This month I got quite a bit of reading done. I am pretty happy about that!
- Freedom Summer by Bruce W. Watson was an excellent book. I am too young to have participated — or even really to understand that is was happening — but I have always wished I could have been there. Reading this book was extremely educational. I now have a much better understanding of what happened, and I can honestly say that I am not sure I could have done what those people did. I was especially interested learning about what some of those people did later, how they affected the later ’60s.
- Uncommon Grounds by Sandra Blazon was a quick read — a mystery with some romance thrown in. It was fun, and I will probably read more by this author.

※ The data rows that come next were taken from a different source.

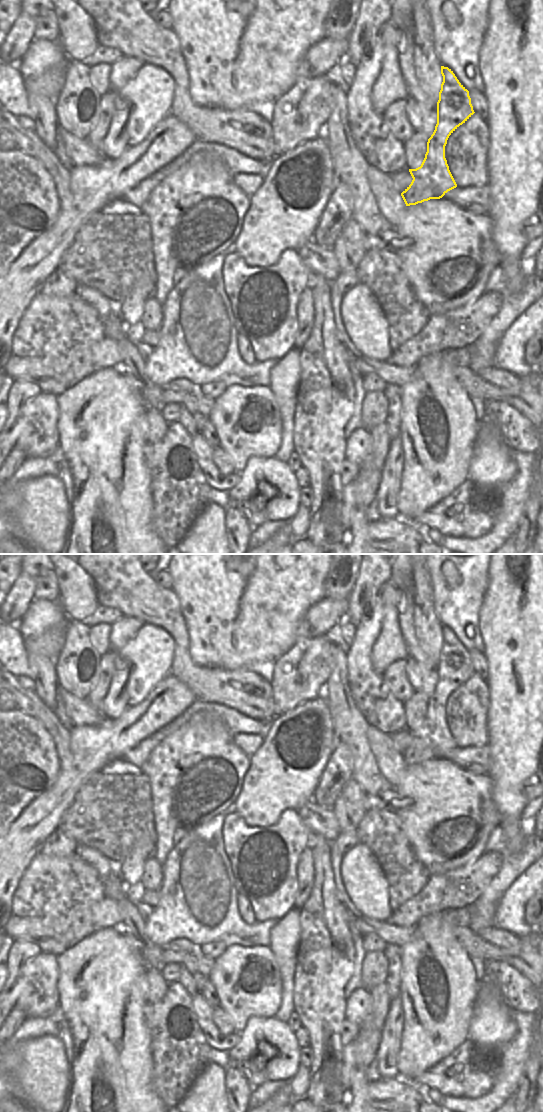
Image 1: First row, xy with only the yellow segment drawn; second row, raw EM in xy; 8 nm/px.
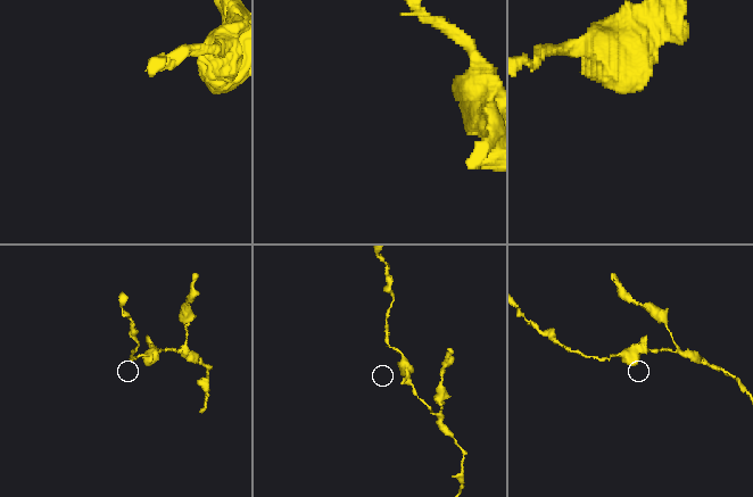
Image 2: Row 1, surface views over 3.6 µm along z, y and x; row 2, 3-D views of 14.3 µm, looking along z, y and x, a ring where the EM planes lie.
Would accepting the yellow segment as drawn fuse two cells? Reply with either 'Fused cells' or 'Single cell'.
Single cell

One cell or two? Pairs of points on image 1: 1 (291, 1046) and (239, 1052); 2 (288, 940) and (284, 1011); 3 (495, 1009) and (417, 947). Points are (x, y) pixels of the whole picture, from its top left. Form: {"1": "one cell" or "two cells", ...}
{"1": "one cell", "2": "one cell", "3": "two cells"}

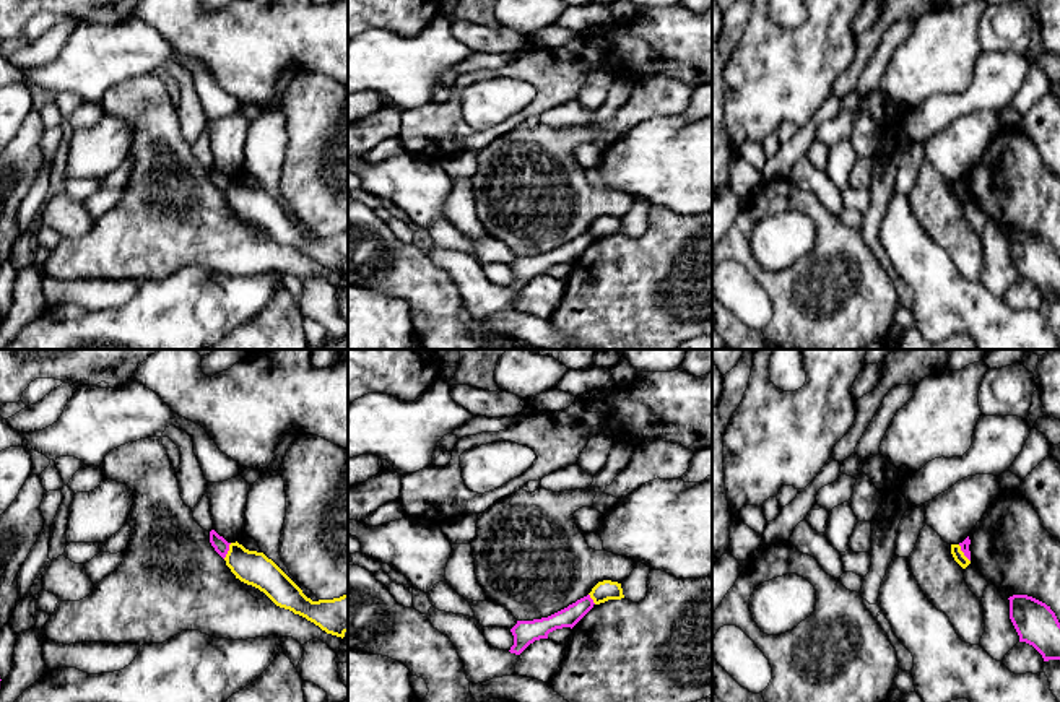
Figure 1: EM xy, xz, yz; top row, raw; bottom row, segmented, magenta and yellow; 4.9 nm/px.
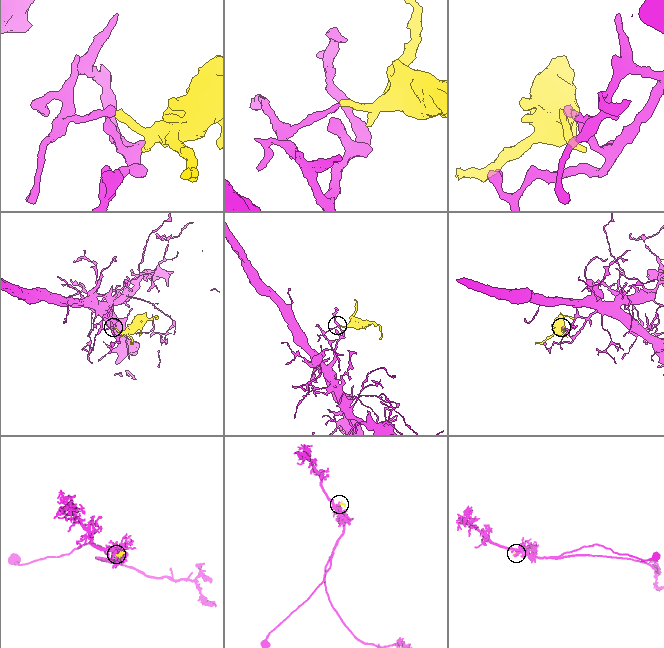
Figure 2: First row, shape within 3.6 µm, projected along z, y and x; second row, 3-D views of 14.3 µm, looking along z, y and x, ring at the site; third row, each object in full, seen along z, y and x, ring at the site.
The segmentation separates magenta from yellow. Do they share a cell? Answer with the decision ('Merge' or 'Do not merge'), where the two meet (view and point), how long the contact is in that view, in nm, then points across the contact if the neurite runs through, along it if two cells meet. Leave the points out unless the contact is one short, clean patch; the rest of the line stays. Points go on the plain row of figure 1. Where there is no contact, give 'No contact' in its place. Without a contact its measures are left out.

- Romance & Revenge by Laina Turner is the ninth book in the series, so there was some history that I didn’t have. That didn’t make it any less fun to read, though.
- A Matter of Trust by Lis Wiehl was excellent. The plot was very well developed and really interesting. The book had a depth that some of these others don’t. I enjoyed reading it.

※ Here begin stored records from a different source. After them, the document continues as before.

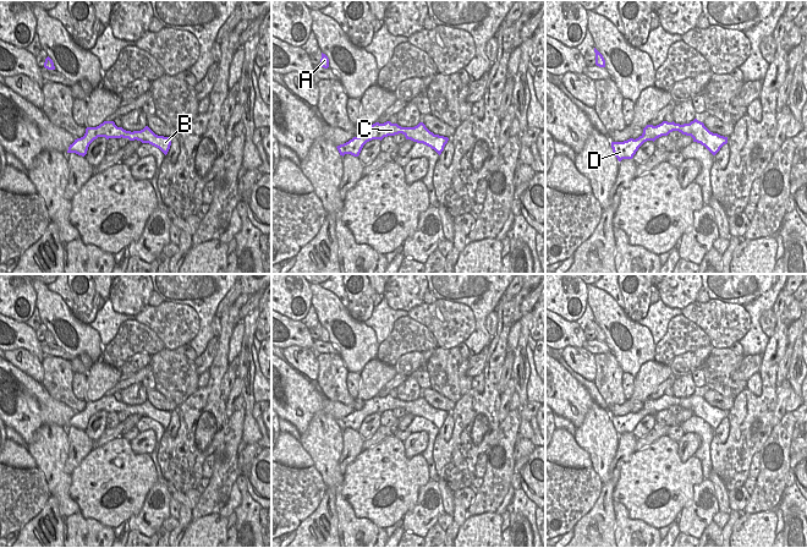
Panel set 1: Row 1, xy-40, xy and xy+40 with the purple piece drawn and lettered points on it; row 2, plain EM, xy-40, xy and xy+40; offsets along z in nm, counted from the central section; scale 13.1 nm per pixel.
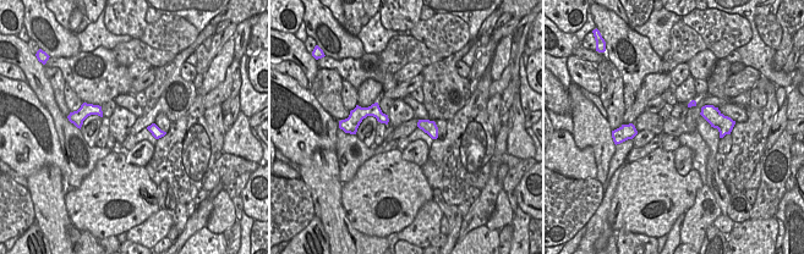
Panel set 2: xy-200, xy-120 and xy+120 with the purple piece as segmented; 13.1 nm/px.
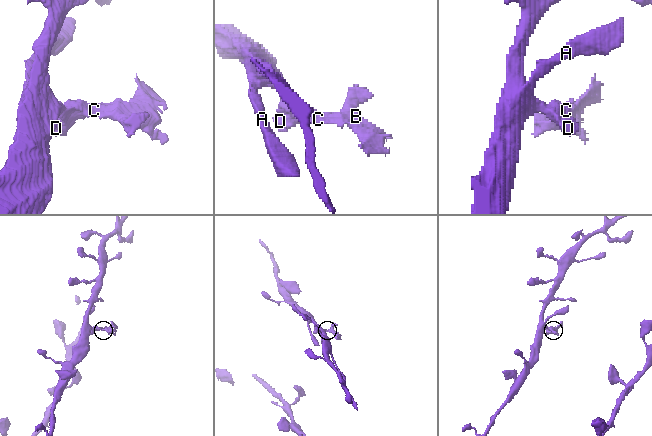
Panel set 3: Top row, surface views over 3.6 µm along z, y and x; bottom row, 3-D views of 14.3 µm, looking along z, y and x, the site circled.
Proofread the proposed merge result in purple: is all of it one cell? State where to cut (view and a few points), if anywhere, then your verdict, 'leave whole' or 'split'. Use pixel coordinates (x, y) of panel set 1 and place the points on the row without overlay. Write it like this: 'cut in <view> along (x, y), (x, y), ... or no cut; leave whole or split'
cut in xy+40 along (670, 396), (679, 404); split

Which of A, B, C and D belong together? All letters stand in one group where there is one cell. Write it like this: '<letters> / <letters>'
A C D / B

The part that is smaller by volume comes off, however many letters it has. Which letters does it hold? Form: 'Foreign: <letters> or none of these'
Foreign: B

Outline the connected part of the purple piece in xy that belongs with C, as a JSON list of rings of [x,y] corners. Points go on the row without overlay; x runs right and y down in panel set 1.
[[[386,395],[384,398],[375,396],[370,400],[364,401],[363,407],[359,411],[353,411],[348,416],[337,420],[340,429],[351,428],[358,431],[363,420],[372,413],[383,413],[388,410],[395,410],[405,405],[397,398],[391,398]]]

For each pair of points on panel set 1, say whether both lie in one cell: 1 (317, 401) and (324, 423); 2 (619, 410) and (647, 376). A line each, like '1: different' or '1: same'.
1: different
2: same

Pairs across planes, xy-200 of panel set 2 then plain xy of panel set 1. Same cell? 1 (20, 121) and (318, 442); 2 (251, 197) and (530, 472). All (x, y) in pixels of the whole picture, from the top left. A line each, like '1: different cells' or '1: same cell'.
1: different cells
2: same cell

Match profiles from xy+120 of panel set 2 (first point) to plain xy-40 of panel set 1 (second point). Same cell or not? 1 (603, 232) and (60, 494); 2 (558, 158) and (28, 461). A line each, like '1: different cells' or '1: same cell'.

- St. Valentine’s Day Cookie Massacre by Elisabeth Crabtree was another fun read. I have to admit it was a little difficult to believe a successful Miami investigative reporter would return home and take a job as a food critic. Once I got past that, though, I enjoyed the story.
- He Needed Killing Too by Bill Fitts was quite good. I liked the main character, a former computer science professor turned private eye. He stumbles along and ends up providing the police with a lot of information leading them to an arrest. The book was a good one.
- “The Variable Man” by Philip K. Dick was wonderful. It made me appreciate the creativeness of individuals. I read “Beyond the Door” last year and understood that it maybe wasn’t the best of Dick’s work to start with. This was much easier to read and I really enjoyed it.
- “A Scandal in Bohemia” by Sir Arthur Conan Doyle was a Holmes story I had never read. It made me realize how simple these stories are — kind of the way Watson is amazed at how easy Holmes makes his deductions appear. As a fan of Elementary with Johnny Miller and Lucy Liu, I decided to read some of Doyle’s short stories. This one included Irene Adler and a good description of Holmes’ feelings for her.
- “The Red-Headed League” by Sir Arthur Conan Doyle was fun. I know I had read this one years ago, but I honestly couldn’t remember the ending until I was almost there this time. I am going to be reading more of these stories as the year progresses.
February is going to be a busy month, but I hope to get a similar amount of reading done. We’ll have to wait and see how that goes.